Boncy graduated from North Park in 1971 with a bachelor’s degree in political science and taught the subject at the school from 1980 to 1984. He now serves as a desk officer with USAID in its Office of Caribbean Affairs. Boncy has worked extensively throughout Africa as well as in Washington.
USAID is the principal government agency to extend assistance to countries recovering from disaster, trying to escape poverty, and engaging in democratic reforms. As of Sunday, the agency, along with the Department of Defense, had contributed $523 million in aid to Haiti, according to a USAID release.
Boncy works to ensure full cooperation between what is taking place “on the ground” and headquarters throughout that region. He also supplies information to Congress and fields queries from the public.

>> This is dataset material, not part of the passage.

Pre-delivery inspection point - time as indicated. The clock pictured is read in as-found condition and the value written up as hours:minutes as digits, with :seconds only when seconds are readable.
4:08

When the earthquake reduced much of Haiti’s capital, Port-au-Prince, and other parts of the country to rubble, Boncy was specially assigned to help plan USAID’s transition from disaster relief to recovery efforts that will take place more than 90 days after the earthquake. The work is deeply personal for him.
Two cousins in Boncy’s large extended family were killed by the earthquake. “We lost two wonderful people,” he says. One was a mother of two children, and another was the father of three.

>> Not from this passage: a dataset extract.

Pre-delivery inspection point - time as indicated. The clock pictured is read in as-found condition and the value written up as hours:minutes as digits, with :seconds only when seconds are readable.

He has helped provide assistance to numerous countries following ecological calamities and wars that devastated those regions. This is the first time he has been involved in work following a natural disaster such as an earthquake. Boncy says he is especially grateful for the opportunity to play a significant role in helping his native country.
Boncy first learned of the earthquake about 20 minutes after it struck. He had been driving home but immediately returned to the office. Since then, he has worked from early in the morning to late at night with little rest.
Boncy has been working for years to expand others’ understanding of Haiti and to generate assistance for its people. Along with philosophy professor Mel Soneson, he led the first work trips of North Park students to Haiti in 1983 and 1984.
The trips also were among the first anywhere to be funded by Covenant World Relief. The students built a fish pond in Furcy, a rural community located more than a mile above sea level in the craggy Haitian mountains.
Although the students knew Haiti was impoverished and a dictatorship under the rule of Jean-Claude “Baby Doc” Duvalier, they could not begin to comprehend the implications until they arrived.
Boncy, the only Creole-speaking member of the trip, had to navigate the Haitian bureaucracy to recover film that was confiscated at the airport when the team arrived on the first trip. North Park junior Susan Eckhardt, wrote in the June 1984 issue of The Covenant Companion that a woman offered to sell one of her children to Boncy for five dollars. She eventually lowered her price to 20 cents in an attempt to reduce the number of family members she had to feed.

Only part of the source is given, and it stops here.